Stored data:
_ _ _

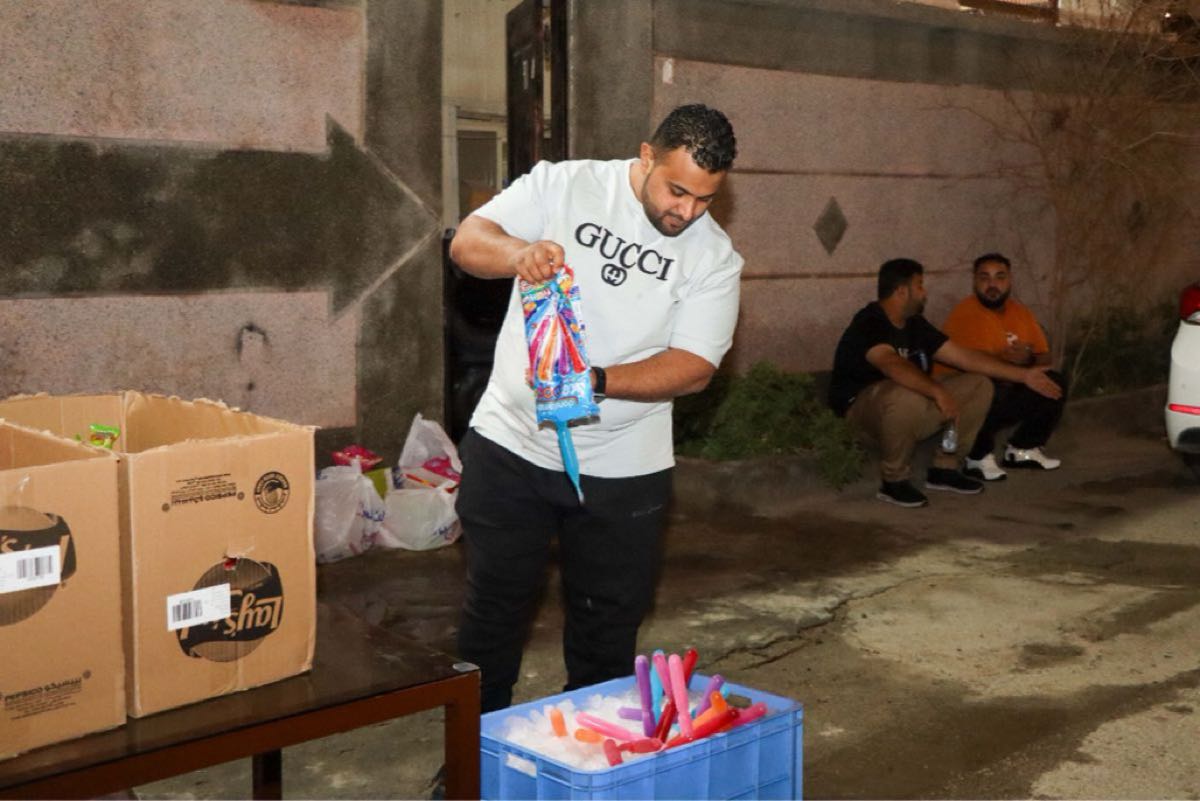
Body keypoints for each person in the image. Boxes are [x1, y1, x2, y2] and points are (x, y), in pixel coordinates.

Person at [447, 104, 742, 713]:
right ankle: (475, 754)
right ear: (646, 157)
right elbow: (468, 242)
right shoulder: (565, 184)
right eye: (677, 191)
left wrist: (595, 381)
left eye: (705, 199)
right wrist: (517, 255)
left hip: (625, 467)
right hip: (511, 444)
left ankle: (586, 756)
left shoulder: (714, 257)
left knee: (606, 633)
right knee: (492, 617)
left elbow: (695, 366)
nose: (687, 212)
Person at [829, 258, 1062, 508]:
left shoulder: (915, 324)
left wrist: (1024, 376)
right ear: (902, 291)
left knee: (979, 384)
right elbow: (890, 363)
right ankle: (893, 481)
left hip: (911, 410)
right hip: (864, 416)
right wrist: (936, 391)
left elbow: (964, 357)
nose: (924, 293)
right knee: (903, 393)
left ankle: (944, 469)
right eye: (920, 285)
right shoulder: (870, 321)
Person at [940, 252, 1068, 481]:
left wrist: (1029, 360)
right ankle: (977, 456)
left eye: (999, 277)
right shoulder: (966, 313)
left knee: (1054, 381)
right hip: (965, 394)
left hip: (1007, 385)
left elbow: (1044, 358)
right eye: (984, 278)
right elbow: (975, 365)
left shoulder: (1019, 312)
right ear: (974, 281)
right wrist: (1013, 365)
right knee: (986, 385)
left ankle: (1023, 449)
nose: (992, 285)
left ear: (1010, 280)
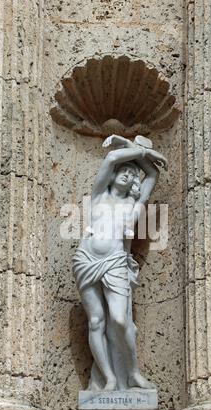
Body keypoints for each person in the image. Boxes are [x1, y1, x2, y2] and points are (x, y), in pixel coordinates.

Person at [72, 134, 168, 391]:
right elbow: (112, 157)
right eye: (123, 171)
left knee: (120, 320)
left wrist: (139, 153)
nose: (127, 174)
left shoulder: (134, 205)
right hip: (86, 259)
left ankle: (133, 374)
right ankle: (109, 378)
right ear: (113, 176)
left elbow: (152, 176)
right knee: (95, 321)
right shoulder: (99, 196)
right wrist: (137, 149)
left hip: (114, 261)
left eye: (131, 173)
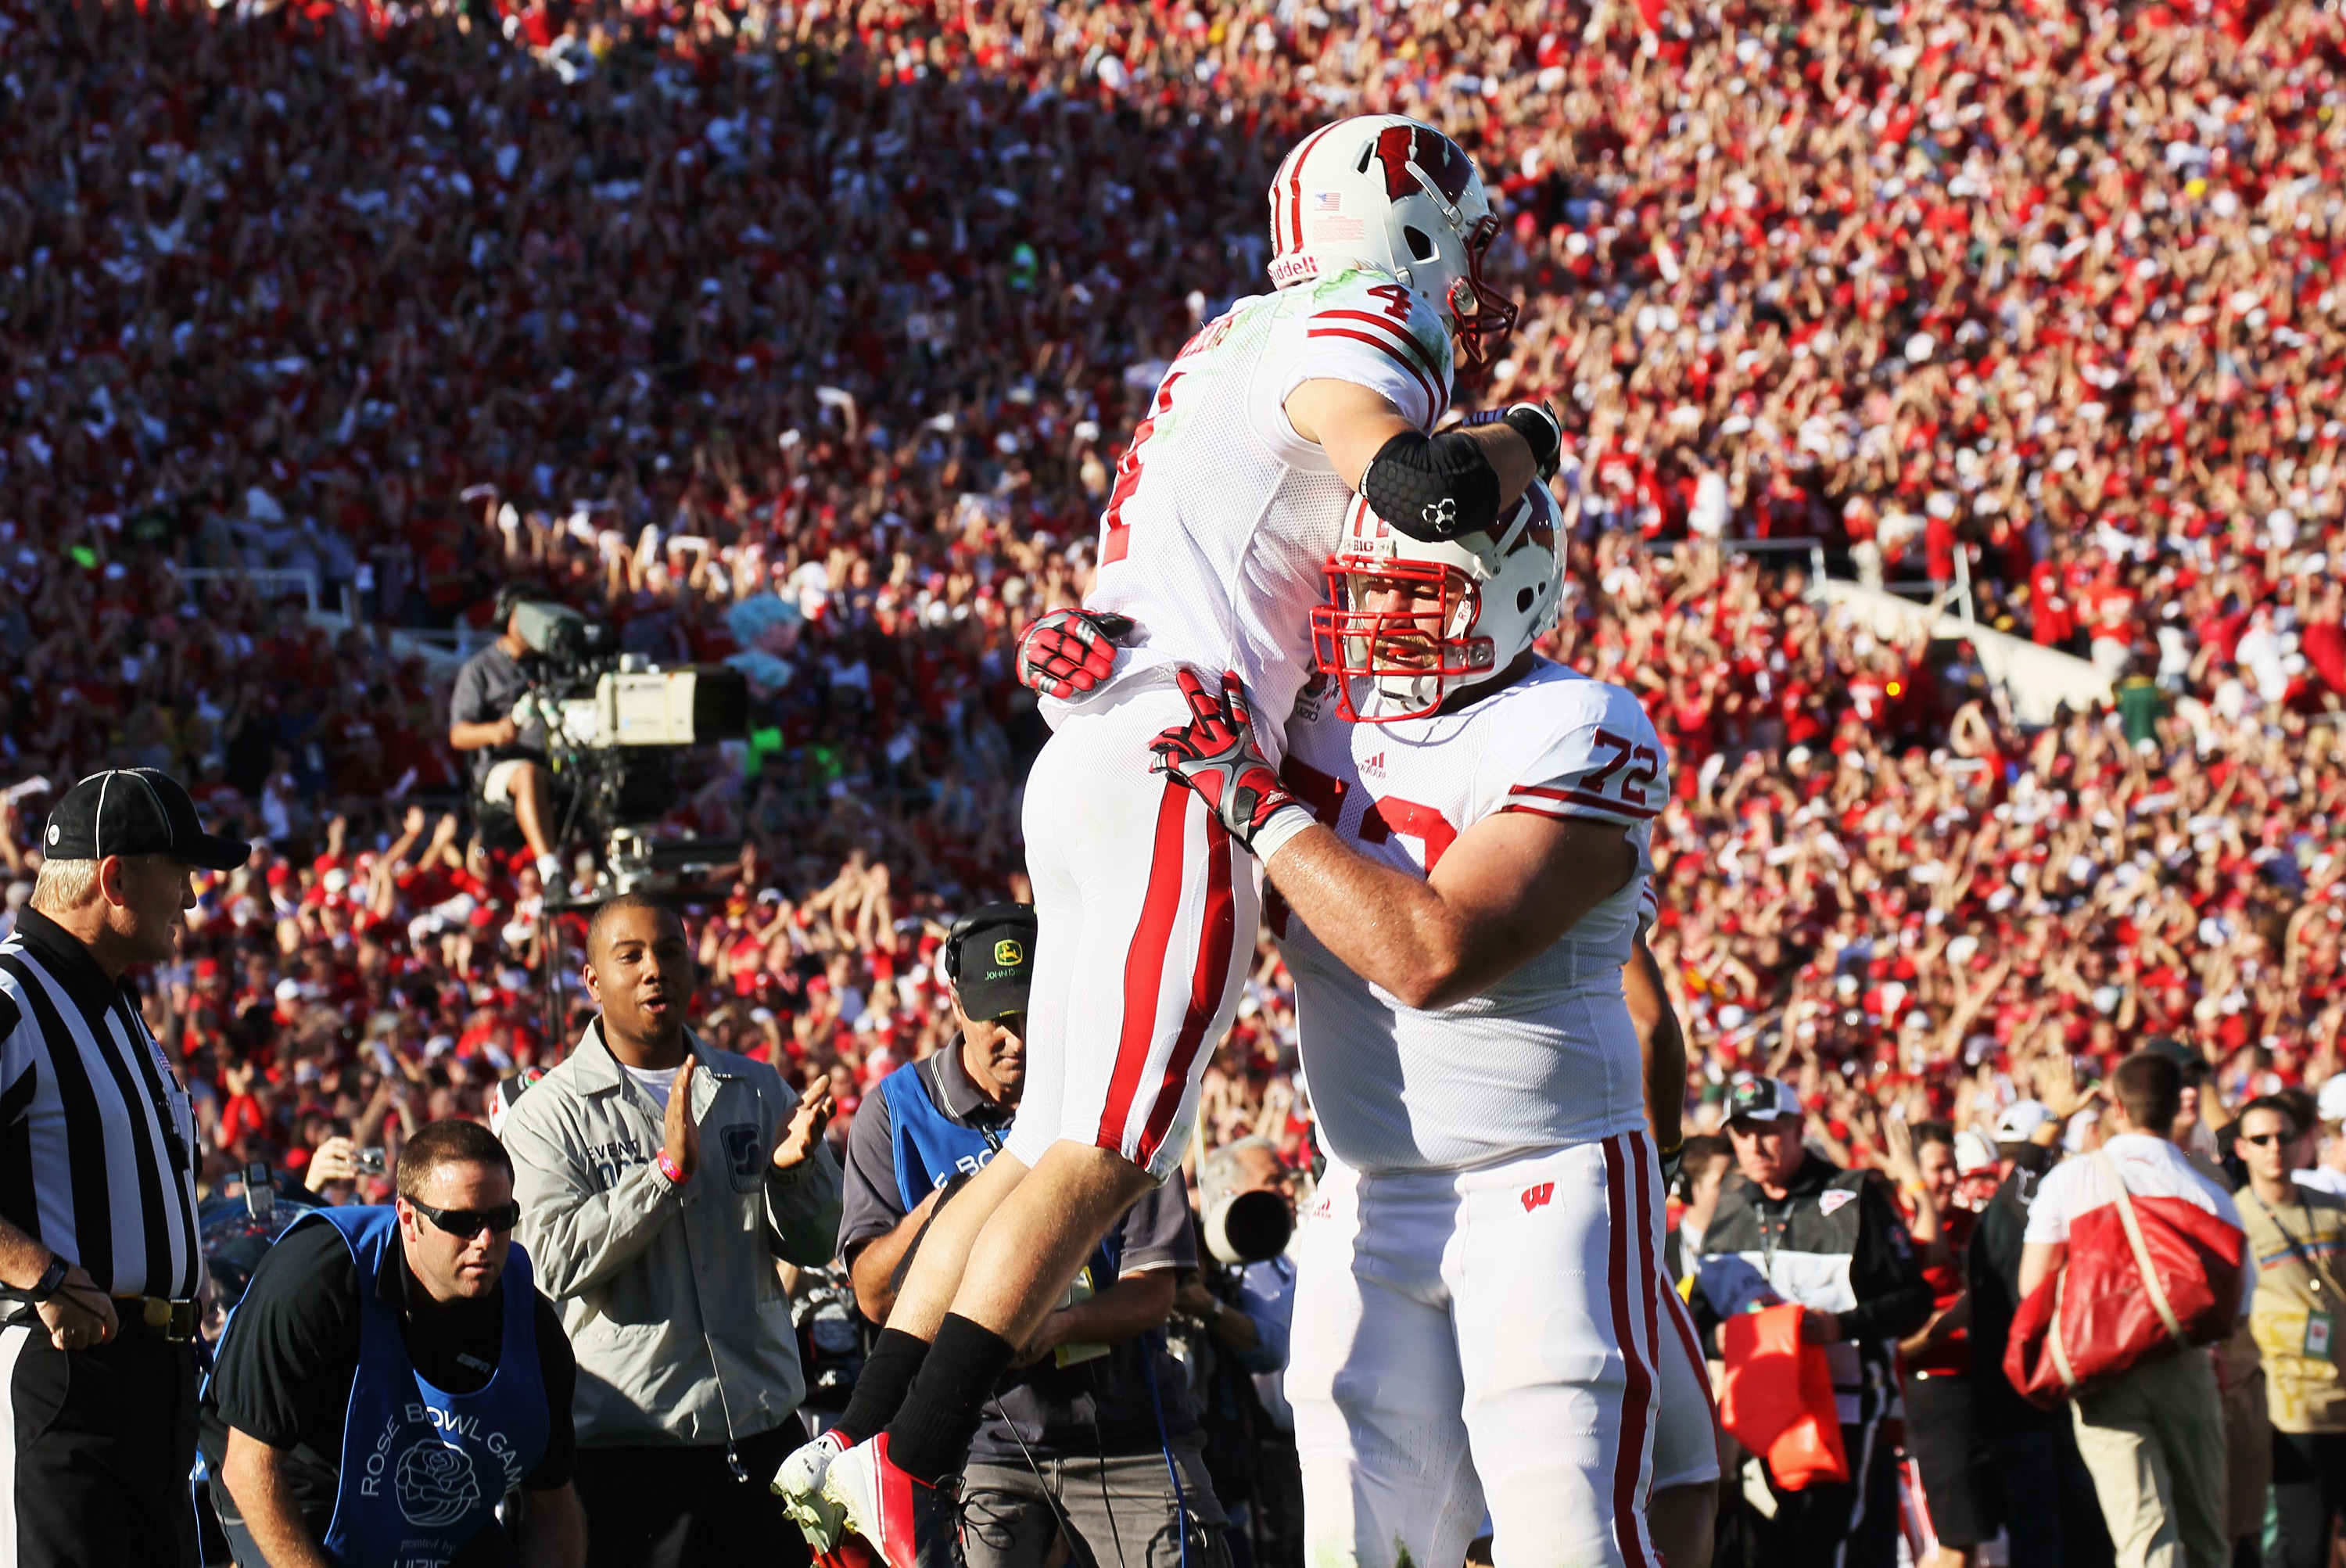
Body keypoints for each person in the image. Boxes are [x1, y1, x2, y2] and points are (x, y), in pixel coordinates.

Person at [780, 112, 1558, 1568]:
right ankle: (919, 1462)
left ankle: (869, 1434)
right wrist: (1532, 437)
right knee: (1109, 1150)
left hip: (1100, 747)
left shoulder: (1233, 334)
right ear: (1406, 234)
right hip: (1178, 766)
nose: (1474, 282)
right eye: (1463, 245)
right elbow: (1420, 491)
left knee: (1038, 1146)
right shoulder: (1363, 312)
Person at [1135, 478, 1673, 1568]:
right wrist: (1101, 683)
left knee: (1566, 1539)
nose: (1374, 623)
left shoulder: (1576, 724)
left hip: (1546, 1174)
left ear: (1513, 592)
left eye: (1412, 596)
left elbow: (1432, 956)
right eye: (1365, 590)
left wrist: (1258, 799)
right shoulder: (1321, 712)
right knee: (1357, 1541)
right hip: (1366, 1184)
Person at [828, 902, 1225, 1568]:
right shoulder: (894, 1113)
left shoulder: (1117, 1095)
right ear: (955, 1002)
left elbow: (1155, 1288)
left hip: (1127, 1434)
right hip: (976, 1443)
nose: (1015, 1037)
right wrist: (946, 1211)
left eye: (1029, 1014)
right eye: (996, 1019)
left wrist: (1051, 1328)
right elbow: (872, 1296)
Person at [501, 892, 841, 1568]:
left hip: (763, 1438)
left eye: (670, 951)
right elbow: (548, 1263)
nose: (654, 968)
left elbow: (812, 1244)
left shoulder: (754, 1087)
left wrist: (795, 1176)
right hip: (629, 1454)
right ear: (593, 980)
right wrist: (662, 1176)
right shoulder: (547, 1114)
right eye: (630, 955)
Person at [0, 768, 249, 1566]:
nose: (193, 899)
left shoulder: (114, 1005)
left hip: (156, 1388)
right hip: (67, 1377)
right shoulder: (12, 993)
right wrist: (38, 1272)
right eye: (181, 874)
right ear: (115, 876)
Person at [201, 1118, 586, 1568]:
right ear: (408, 1218)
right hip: (294, 1481)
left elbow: (553, 1503)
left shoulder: (531, 1326)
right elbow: (247, 1468)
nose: (485, 1241)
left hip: (433, 1493)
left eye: (502, 1220)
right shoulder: (315, 1280)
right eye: (461, 1222)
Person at [2018, 1051, 2247, 1568]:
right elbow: (2239, 1306)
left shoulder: (2070, 1180)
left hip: (2100, 1365)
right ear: (2177, 1109)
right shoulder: (2209, 1191)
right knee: (2206, 1534)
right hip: (2187, 1363)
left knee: (2143, 1534)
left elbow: (2032, 1285)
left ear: (2117, 1106)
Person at [1693, 1078, 1932, 1568]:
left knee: (1825, 1547)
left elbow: (1915, 1300)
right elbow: (1699, 1312)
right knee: (1769, 1550)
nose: (1754, 1146)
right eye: (1741, 1133)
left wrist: (1841, 1327)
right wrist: (1714, 1337)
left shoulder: (1853, 1195)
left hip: (1844, 1409)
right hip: (1758, 1413)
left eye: (1767, 1130)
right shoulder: (1731, 1204)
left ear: (1799, 1127)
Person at [1962, 1101, 2111, 1568]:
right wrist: (2052, 1127)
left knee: (2068, 1531)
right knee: (2047, 1537)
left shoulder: (2016, 1214)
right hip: (2022, 1405)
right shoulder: (2008, 1213)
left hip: (2048, 1401)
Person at [2233, 1095, 2346, 1568]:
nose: (2274, 1147)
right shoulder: (2234, 1217)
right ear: (2241, 1148)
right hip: (2287, 1409)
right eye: (2261, 1139)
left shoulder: (2333, 1209)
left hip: (2343, 1396)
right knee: (2299, 1548)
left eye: (2284, 1136)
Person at [1885, 1120, 1994, 1568]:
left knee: (1976, 1539)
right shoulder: (1893, 1235)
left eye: (1954, 1167)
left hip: (1980, 1395)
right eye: (1938, 1168)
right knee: (1944, 1544)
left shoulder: (1975, 1226)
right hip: (1929, 1399)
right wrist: (1938, 1331)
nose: (1951, 1178)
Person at [447, 587, 560, 878]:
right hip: (501, 768)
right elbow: (458, 734)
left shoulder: (553, 665)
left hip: (559, 759)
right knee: (527, 774)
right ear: (509, 619)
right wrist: (495, 731)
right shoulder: (480, 669)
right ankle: (551, 870)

_ _ _

EXERCISE INSTRUCTIONS: Find "left elbow: (964, 357)" in the entries above and copy that whole line exactly, then each line after it through the line that contains "right shoulder: (966, 313)".

SOLUTION FOR THIS EXERCISE:
left elbow: (964, 357)
nose: (924, 293)
right knee: (903, 393)
left ankle: (944, 469)
right eye: (920, 285)
right shoulder: (870, 321)
Person at [940, 252, 1068, 481]:
left wrist: (1029, 360)
right ankle: (977, 456)
left eye: (999, 277)
right shoulder: (966, 313)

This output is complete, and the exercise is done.